**Given passage**:
- - -

Search code examples
sqlsql-serverbatch-query

How to pull data from SQL Server database using a stored procedure


I am tasked to create a stored procedure for a publisher application to retrieve employee data from our SQL Server.

The aim: We have EmpTable (lets call this the source). We also have EmpData table. It has a column called 'Status' with a default value: 'UNPROCESSED'. Our aim is to create a SP(lets call this SP1) so that: it polls all the data from the EmpTable in batches of 100 rows. It should then continue polling data from this table until SP returns zero records. Once the above completed processing, another SP(lets call this SP2) is created/called to change the status to 'COMPLETED'. If the record processing is failed permanently in the app, that is due to errors such as schema or validation errors (none retryable), SP2 to change the status to FAILED. The results is then populated in the EmpData table We aim to run this batch job once a day. Hope this make sense

I am wondering how this can be queried. I started the query:

DECLARE @id_check INT
DECLARE @batchSize INT
DECLARE @results INT

SET @results = 1 --stores the row count after each successful batch
SET @batchSize = 100 --How many rows you want to operate on each batch
SET @id_check = 0 --current batch 

-- when 0 rows returned, exit the loop
WHILE (@results > 0)

- - -

**Task input**:
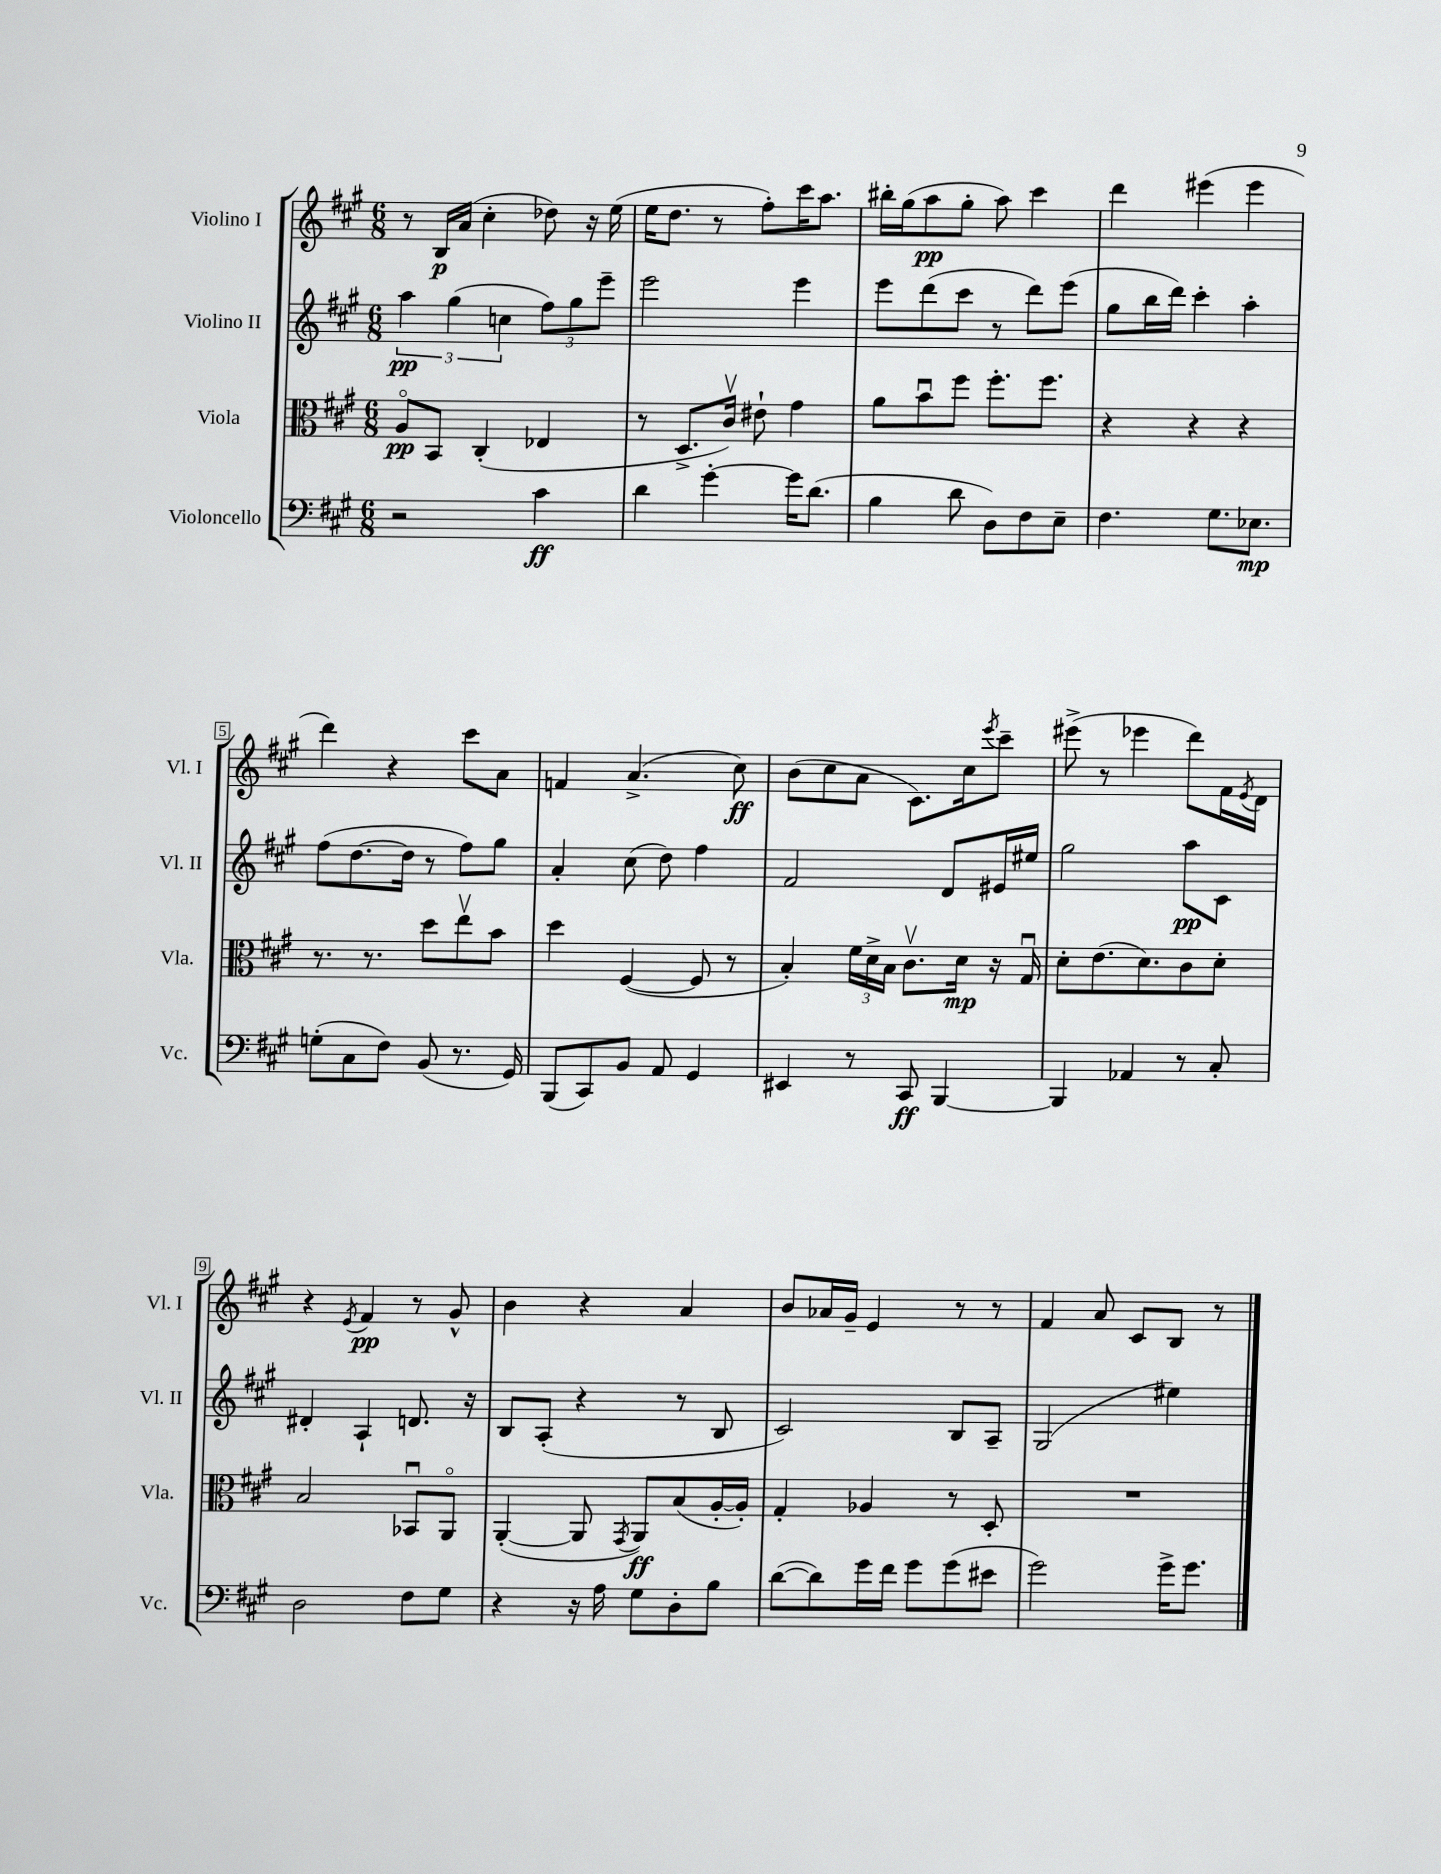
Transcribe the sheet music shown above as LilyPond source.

<<
\new StaffGroup <<
\new Staff = "s0" \with { instrumentName = "Violino I" shortInstrumentName = "Vl. I" } {
    \clef treble \key a \major \numericTimeSignature \time 6/8
    r8 b16\p a'16( cis''4-. des''8) r16 e''16( |
    e''16 d''8. r8 fis''8-.) cis'''16 a''8. |
    bis''16-. gis''16( a''8\pp gis''8-. a''8) cis'''4 |
    d'''4 eis'''4( eis'''4 |
    d'''4) r4 cis'''8 a'8 |
    f'4 a'4.->( cis''8\ff) |
    b'8( cis''8 a'8 cis'8.) cis''16 \acciaccatura { e'''8 } cis'''8-- |
    eis'''8->( r8 ees'''4 d'''8) fis'16 \acciaccatura { e'8 } d'16 |
    r4 \acciaccatura { e'8 } fis'4\pp r8 gis'8-^ |
    b'4 r4 a'4 |
    b'8 aes'16 gis'16-- e'4 r8 r8 |
    fis'4 a'8 cis'8 b8 r8 \bar "|." |
}
\new Staff = "s1" \with { instrumentName = "Violino II" shortInstrumentName = "Vl. II" } {
    \clef treble \key a \major \numericTimeSignature \time 6/8
    \tuplet 3/2 { a''4\pp gis''4( c''4 } \tuplet 3/2 { fis''8) gis''8 e'''8-- } |
    e'''2 e'''4 |
    e'''8 d'''8( cis'''8 r8 d'''8) e'''8( |
    gis''8 b''16 d'''16) cis'''4-. a''4-. |
    fis''8( d''8.~ d''16 r8 fis''8) gis''8 |
    a'4-. cis''8( d''8) fis''4 |
    fis'2 d'8 eis'16 eis''16 |
    gis''2 a''8\pp cis'8 |
    dis'4-. a4-! d'8. r16 |
    b8 a8-.( r4 r8 b8 |
    cis'2) b8 a8-- |
    gis2( eis''4) \bar "|." |
}
\new Staff = "s2" \with { instrumentName = "Viola" shortInstrumentName = "Vla." } {
    \clef alto \key a \major \numericTimeSignature \time 6/8
    a8\flageolet\pp b,8 cis4-.( ees4 |
    r8 d8.-> cis'16\upbow) eis'8-! gis'4 |
    a'8 b'8\downbow fis''8 fis''8.-. fis''8. |
    r4 r4 r4 |
    r8. r8. d''8 e''8\upbow b'8 |
    d''4 fis4~( fis8 r8 |
    b4-.) \tuplet 3/2 { fis'16 d'16-> b16 } cis'8.\upbow d'16\mp r16 gis16\downbow |
    d'8-. e'8.( d'8.) cis'8 d'8-. |
    b2 bes,8\downbow a,8\flageolet |
    a,4~-.( a,8 \acciaccatura { gis,8 } a,8\ff) b8( a16~-. a16-.) |
    gis4-. aes4 r8 d8-. |
    R2. \bar "|." |
}
\new Staff = "s3" \with { instrumentName = "Violoncello" shortInstrumentName = "Vc." } {
    \clef bass \key a \major \numericTimeSignature \time 6/8
    r2 cis'4\ff |
    d'4 gis'4~-. gis'16 d'8.( |
    b4 d'8 d8) fis8 e8-- |
    fis4. gis8. ees8.\mp |
    g8-.( cis8 fis8) b,8( r8. gis,16) |
    b,,8( cis,8) b,8 a,8 gis,4 |
    eis,4 r8 cis,8\ff b,,4~ |
    b,,4 aes,4 r8 cis8-. |
    d2 fis8 gis8 |
    r4 r16 a16 gis8 d8-. b8 |
    d'8~( d'8) gis'16 fis'16 gis'8 gis'8( eis'8 |
    gis'2) gis'16-> gis'8. \bar "|." |
}
>>
>>
\layout { \context { \Score \override BarNumber.stencil = #(make-stencil-boxer 0.1 0.3 ly:text-interface::print) } }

- - -

**Work instructions**:
a – In the stored procedure question, what default value does the Status column of the EmpData table have?
b – Count the lines of the listing that contain the string "upbow", and reply with only that number.

**Outputs**:
a – 'UNPROCESSED'

b – 3